Funding funnel or corporate capitulation?

Published: Dec 2021

Despite the volume of recent high profile deals, even more UK companies are likely to find themselves the subject of interest from overseas private equity firms over the coming months.

A whirl pool

The high street might have been one of the major casualties of the coronavirus pandemic, but this has not stopped private equity firms with mountains of cash burning holes in their pockets targeting well-known UK brands.

According to the Association for Financial Markets in Europe, many small and medium sized businesses across Europe have benefited from funding availability from private markets. Private capital investment in European SMEs during the first half of this year was 240% higher than in the same period in 2020.

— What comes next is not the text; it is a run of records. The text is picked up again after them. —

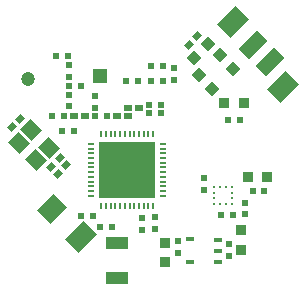
<source format=gtp>
G04 Layer_Color=8421504*
%FSLAX25Y25*%
%MOIN*%
G70*
G01*
G75*
%ADD10P,0.05011X4X360.0*%
%ADD11R,0.02362X0.01969*%
%ADD12R,0.03543X0.03543*%
%ADD13R,0.07480X0.03937*%
%ADD14R,0.01083X0.00984*%
%ADD15R,0.00984X0.01083*%
%ADD16C,0.04724*%
%ADD17R,0.01969X0.02362*%
%ADD18R,0.02559X0.01969*%
G04:AMPARAMS|DCode=19|XSize=19.69mil|YSize=23.62mil|CornerRadius=0mil|HoleSize=0mil|Usage=FLASHONLY|Rotation=315.000|XOffset=0mil|YOffset=0mil|HoleType=Round|Shape=Rectangle|*
%AMROTATEDRECTD19*
4,1,4,-0.01531,-0.00139,0.00139,0.01531,0.01531,0.00139,-0.00139,-0.01531,-0.01531,-0.00139,0.0*
%
%ADD19ROTATEDRECTD19*%

G04:AMPARAMS|DCode=20|XSize=55.12mil|YSize=47.24mil|CornerRadius=0mil|HoleSize=0mil|Usage=FLASHONLY|Rotation=315.000|XOffset=0mil|YOffset=0mil|HoleType=Round|Shape=Rectangle|*
%AMROTATEDRECTD20*
4,1,4,-0.03619,0.00278,-0.00278,0.03619,0.03619,-0.00278,0.00278,-0.03619,-0.03619,0.00278,0.0*
%
%ADD20ROTATEDRECTD20*%

%ADD21R,0.03543X0.03543*%
G04:AMPARAMS|DCode=22|XSize=86.61mil|YSize=47.24mil|CornerRadius=0mil|HoleSize=0mil|Usage=FLASHONLY|Rotation=45.000|XOffset=0mil|YOffset=0mil|HoleType=Round|Shape=Rectangle|*
%AMROTATEDRECTD22*
4,1,4,-0.01392,-0.04733,-0.04733,-0.01392,0.01392,0.04733,0.04733,0.01392,-0.01392,-0.04733,0.0*
%
%ADD22ROTATEDRECTD22*%

G04:AMPARAMS|DCode=23|XSize=78.74mil|YSize=62.99mil|CornerRadius=0mil|HoleSize=0mil|Usage=FLASHONLY|Rotation=45.000|XOffset=0mil|YOffset=0mil|HoleType=Round|Shape=Rectangle|*
%AMROTATEDRECTD23*
4,1,4,-0.00557,-0.05011,-0.05011,-0.00557,0.00557,0.05011,0.05011,0.00557,-0.00557,-0.05011,0.0*
%
%ADD23ROTATEDRECTD23*%

G04:AMPARAMS|DCode=24|XSize=86.61mil|YSize=62.99mil|CornerRadius=0mil|HoleSize=0mil|Usage=FLASHONLY|Rotation=45.000|XOffset=0mil|YOffset=0mil|HoleType=Round|Shape=Rectangle|*
%AMROTATEDRECTD24*
4,1,4,-0.00835,-0.05289,-0.05289,-0.00835,0.00835,0.05289,0.05289,0.00835,-0.00835,-0.05289,0.0*
%
%ADD24ROTATEDRECTD24*%

%ADD25O,0.00787X0.02559*%
%ADD26O,0.02559X0.00787*%
%ADD27R,0.18504X0.18504*%
%ADD28R,0.02756X0.01575*%
%ADD29R,0.04724X0.04724*%
%ADD30P,0.05011X4X270.0*%
D10*
X76402Y81598D02*
D03*
X80998Y77002D02*
D03*
X69402Y75098D02*
D03*
X73998Y70502D02*
D03*
D11*
X87432Y36300D02*
D03*
X91369D02*
D03*
X40455Y24287D02*
D03*
X36518D02*
D03*
X80871Y28518D02*
D03*
X76934D02*
D03*
X53474Y73257D02*
D03*
X57411D02*
D03*
X49311Y73157D02*
D03*
X45374D02*
D03*
X22044Y81382D02*
D03*
X25981D02*
D03*
X30081Y71482D02*
D03*
X26144D02*
D03*
X24643Y61444D02*
D03*
X20706D02*
D03*
X38843D02*
D03*
X34906D02*
D03*
X30274Y27957D02*
D03*
X34211D02*
D03*
X23944Y56282D02*
D03*
X27881D02*
D03*
X56811Y62457D02*
D03*
X52874D02*
D03*
X52906Y65244D02*
D03*
X56843D02*
D03*
X79232Y60100D02*
D03*
X83169D02*
D03*
X57410Y78200D02*
D03*
X53473D02*
D03*
D12*
X92250Y41000D02*
D03*
X85750D02*
D03*
X84550Y65800D02*
D03*
X78050D02*
D03*
D13*
X42287Y7381D02*
D03*
X42287Y19192D02*
D03*
D14*
X74649Y33949D02*
D03*
Y35917D02*
D03*
X80555Y35917D02*
D03*
X80555Y33949D02*
D03*
D15*
X74650Y37886D02*
D03*
X76618D02*
D03*
X78587Y37886D02*
D03*
X80555Y37886D02*
D03*
X80555Y31980D02*
D03*
X78587Y31980D02*
D03*
X76618Y31980D02*
D03*
X74650D02*
D03*
D16*
X12519Y73796D02*
D03*
D17*
X61187Y77424D02*
D03*
Y73487D02*
D03*
X26112Y74514D02*
D03*
Y78451D02*
D03*
Y64614D02*
D03*
Y68551D02*
D03*
X35019Y64027D02*
D03*
Y67964D02*
D03*
X54887Y23833D02*
D03*
Y27770D02*
D03*
X71102Y36850D02*
D03*
X71102Y40787D02*
D03*
X84787Y32581D02*
D03*
Y28644D02*
D03*
X79400Y14831D02*
D03*
Y18768D02*
D03*
X62500Y15732D02*
D03*
X62500Y19669D02*
D03*
X50587Y27455D02*
D03*
Y23518D02*
D03*
D18*
X31644Y61444D02*
D03*
X27904D02*
D03*
X49644Y64244D02*
D03*
X45904D02*
D03*
X45844Y61444D02*
D03*
X42104D02*
D03*
D19*
X20282Y44581D02*
D03*
X23066Y47365D02*
D03*
X25366Y44965D02*
D03*
X22582Y42181D02*
D03*
X9966Y60565D02*
D03*
X7182Y57781D02*
D03*
X66177Y85253D02*
D03*
X68961Y88037D02*
D03*
D20*
X9412Y52582D02*
D03*
X15258Y46736D02*
D03*
X19434Y50912D02*
D03*
X13588Y56758D02*
D03*
D21*
X83700Y16850D02*
D03*
Y23350D02*
D03*
X58200Y12750D02*
D03*
X58200Y19250D02*
D03*
D22*
X93200Y79433D02*
D03*
X87700Y85200D02*
D03*
D23*
X20519Y30296D02*
D03*
D24*
X30119Y20996D02*
D03*
X97419Y70996D02*
D03*
X80819Y92696D02*
D03*
D25*
X36952Y31575D02*
D03*
X38527D02*
D03*
X40102D02*
D03*
X41676D02*
D03*
X43251D02*
D03*
X44826D02*
D03*
X46401D02*
D03*
X47976D02*
D03*
X49550D02*
D03*
X51125D02*
D03*
X52700D02*
D03*
X54275D02*
D03*
Y55394D02*
D03*
X52700D02*
D03*
X51125D02*
D03*
X49550D02*
D03*
X47976D02*
D03*
X46401D02*
D03*
X44826D02*
D03*
X43251D02*
D03*
X41676D02*
D03*
X40102D02*
D03*
X38527D02*
D03*
X36952D02*
D03*
D26*
X57523Y34823D02*
D03*
Y36397D02*
D03*
Y37972D02*
D03*
Y39547D02*
D03*
Y41122D02*
D03*
Y42697D02*
D03*
Y44271D02*
D03*
Y45846D02*
D03*
Y47421D02*
D03*
Y48996D02*
D03*
Y50571D02*
D03*
Y52145D02*
D03*
X33704D02*
D03*
Y50571D02*
D03*
Y48996D02*
D03*
Y47421D02*
D03*
Y45846D02*
D03*
Y44271D02*
D03*
Y42697D02*
D03*
Y41122D02*
D03*
Y39547D02*
D03*
Y37972D02*
D03*
Y36397D02*
D03*
Y34823D02*
D03*
D27*
X45613Y43484D02*
D03*
D28*
X75949Y12700D02*
D03*
Y16440D02*
D03*
Y20180D02*
D03*
X66500Y20377D02*
D03*
Y12700D02*
D03*
D29*
X36487Y74787D02*
D03*
D30*
X72467Y85313D02*
D03*
X67870Y80717D02*
D03*
M02*

</source>
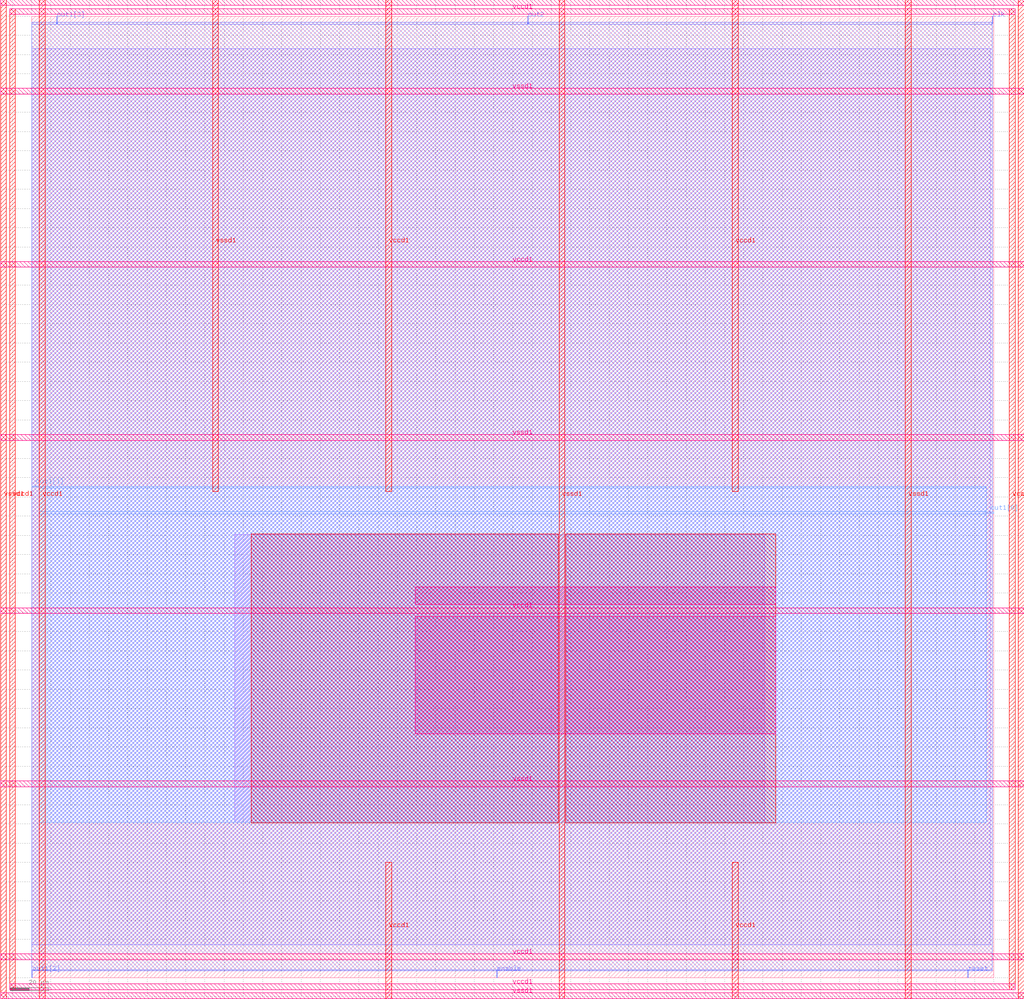
<source format=lef>
VERSION 5.7 ;
  NOWIREEXTENSIONATPIN ON ;
  DIVIDERCHAR "/" ;
  BUSBITCHARS "[]" ;
MACRO core
  CLASS BLOCK ;
  FOREIGN core ;
  ORIGIN 0.000 0.000 ;
  SIZE 500.000 BY 500.000 ;
  PIN clk
    DIRECTION INPUT ;
    USE SIGNAL ;
    PORT
      LAYER met2 ;
        RECT 499.190 496.000 499.470 500.000 ;
    END
  END clk
  PIN enable
    DIRECTION INPUT ;
    USE SIGNAL ;
    PORT
      LAYER met2 ;
        RECT 241.590 0.000 241.870 4.000 ;
    END
  END enable
  PIN out1[0]
    DIRECTION OUTPUT TRISTATE ;
    USE SIGNAL ;
    PORT
      LAYER met3 ;
        RECT 496.000 241.440 500.000 242.040 ;
    END
  END out1[0]
  PIN out1[1]
    DIRECTION OUTPUT TRISTATE ;
    USE SIGNAL ;
    PORT
      LAYER met3 ;
        RECT 0.000 255.040 4.000 255.640 ;
    END
  END out1[1]
  PIN out1[2]
    DIRECTION OUTPUT TRISTATE ;
    USE SIGNAL ;
    PORT
      LAYER met2 ;
        RECT 0.090 0.000 0.370 4.000 ;
    END
  END out1[2]
  PIN out1[3]
    DIRECTION OUTPUT TRISTATE ;
    USE SIGNAL ;
    PORT
      LAYER met2 ;
        RECT 12.970 496.000 13.250 500.000 ;
    END
  END out1[3]
  PIN out2
    DIRECTION OUTPUT TRISTATE ;
    USE SIGNAL ;
    PORT
      LAYER met2 ;
        RECT 257.690 496.000 257.970 500.000 ;
    END
  END out2
  PIN reset
    DIRECTION INPUT ;
    USE SIGNAL ;
    PORT
      LAYER met2 ;
        RECT 486.310 0.000 486.590 4.000 ;
    END
  END reset
  PIN vccd1
    DIRECTION INOUT ;
    USE POWER ;
    PORT
      LAYER met4 ;
        RECT -11.480 -6.120 -8.480 503.880 ;
    END
    PORT
      LAYER met5 ;
        RECT -11.480 -6.120 511.040 -3.120 ;
    END
    PORT
      LAYER met5 ;
        RECT -11.480 500.880 511.040 503.880 ;
    END
    PORT
      LAYER met4 ;
        RECT 508.040 -6.120 511.040 503.880 ;
    END
    PORT
      LAYER met4 ;
        RECT 4.020 -10.820 7.020 508.580 ;
    END
    PORT
      LAYER met4 ;
        RECT 184.020 -10.820 187.020 60.000 ;
    END
    PORT
      LAYER met4 ;
        RECT 184.020 252.940 187.020 508.580 ;
    END
    PORT
      LAYER met4 ;
        RECT 364.020 -10.820 367.020 60.000 ;
    END
    PORT
      LAYER met4 ;
        RECT 364.020 252.940 367.020 508.580 ;
    END
    PORT
      LAYER met5 ;
        RECT -16.180 9.380 515.740 12.380 ;
    END
    PORT
      LAYER met5 ;
        RECT -16.180 189.380 515.740 192.380 ;
    END
    PORT
      LAYER met5 ;
        RECT -16.180 369.380 515.740 372.380 ;
    END
  END vccd1
  PIN vssd1
    DIRECTION INOUT ;
    USE GROUND ;
    PORT
      LAYER met4 ;
        RECT -16.180 -10.820 -13.180 508.580 ;
    END
    PORT
      LAYER met5 ;
        RECT -16.180 -10.820 515.740 -7.820 ;
    END
    PORT
      LAYER met5 ;
        RECT -16.180 505.580 515.740 508.580 ;
    END
    PORT
      LAYER met4 ;
        RECT 512.740 -10.820 515.740 508.580 ;
    END
    PORT
      LAYER met4 ;
        RECT 94.020 252.940 97.020 508.580 ;
    END
    PORT
      LAYER met4 ;
        RECT 274.020 -10.820 277.020 508.580 ;
    END
    PORT
      LAYER met4 ;
        RECT 454.020 -10.820 457.020 508.580 ;
    END
    PORT
      LAYER met5 ;
        RECT -16.180 99.380 515.740 102.380 ;
    END
    PORT
      LAYER met5 ;
        RECT -16.180 279.380 515.740 282.380 ;
    END
    PORT
      LAYER met5 ;
        RECT -16.180 459.380 515.740 462.380 ;
    END
  END vssd1
  OBS
      LAYER li1 ;
        RECT 105.520 80.795 380.960 230.565 ;
      LAYER met1 ;
        RECT 0.070 17.040 498.110 483.100 ;
      LAYER met2 ;
        RECT 0.100 495.720 12.690 496.810 ;
        RECT 13.530 495.720 257.410 496.810 ;
        RECT 258.250 495.720 498.910 496.810 ;
        RECT 0.100 4.280 499.190 495.720 ;
        RECT 0.650 3.670 241.310 4.280 ;
        RECT 242.150 3.670 486.030 4.280 ;
        RECT 486.870 3.670 499.190 4.280 ;
      LAYER met3 ;
        RECT 4.400 254.640 496.000 255.505 ;
        RECT 4.000 242.440 496.000 254.640 ;
        RECT 4.000 241.040 495.600 242.440 ;
        RECT 4.000 80.715 496.000 241.040 ;
      LAYER met4 ;
        RECT 114.150 80.640 273.620 230.720 ;
        RECT 277.420 80.640 386.530 230.720 ;
      LAYER met5 ;
        RECT 199.300 193.980 386.740 203.100 ;
        RECT 199.300 126.700 386.740 187.780 ;
  END
END core
END LIBRARY


</source>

Market intelligence provider S&P Global has calculated that the UK accounted for more than a quarter of the total capital deployed across Europe between January and June 2021.

The British Private Equity and Venture Capital Association says its members support businesses employing more than one million people. However, recent deals have been dominated by firms from outside the UK, attracted by a combination of the weakness of the pound against the dollar and low interest rates.

One of the best examples is the acquisition of Morrisons by Clayton, Dubilier & Rice (CD&R;) in a deal worth £7bn. CD&R; outbid a rival firm despite an earlier employment tribunal ruling on pay rates for shop floor workers that could end up costing the company £100m.

Unilever has agreed to sell UK tea brands Lipton and PG Tips to a firm that was part of the consortium that acquired Debenhams 18 years ago and the owner of LloydsPharmacy has agreed to sell its UK businesses to a pan-European asset management group.

Elsewhere there are rumours that a major US private equity firm is circling Marks & Spencer in the belief that its shares are currently underpriced and that its share of Ocado’s retail business is undervalued.

Asda was a rare example of a major UK business that moved from US to British ownership when Mohsin and Zuber Issa and investment funds managed by TDR Capital acquired a majority stake in the supermarket chain earlier this year.

Members of pensions and life insurance mutual LV= will vote on a deal to sell the company to a US-based private equity firm in December. Management have justified the deal by saying the company had been struggling to raise investment capital due to its mutual status and that the alternatives including winding down its operations.

Cameron Joyce, Vice President Research Insights at alternative assets data provider Preqin, says deal volumes are being driven by negative real long-term interest rates, which justify the lofty valuations multiples that are being applied to deals in the current market.

Both LV= and Bain Capital have stated that the business will not take on any additional debt. However, comments from a group that represents the pharmacists who work for LloydsPharmacy highlighted the concerns faced by companies acquired by private equity firms, noting that such purchasers often believe the best way to derive extra value from the business is through cuts and closures.

Paul Day, Director of the Pharmacists’ Defence Association, called on the new owners to instead invest in the company and generates profits by improving its operations.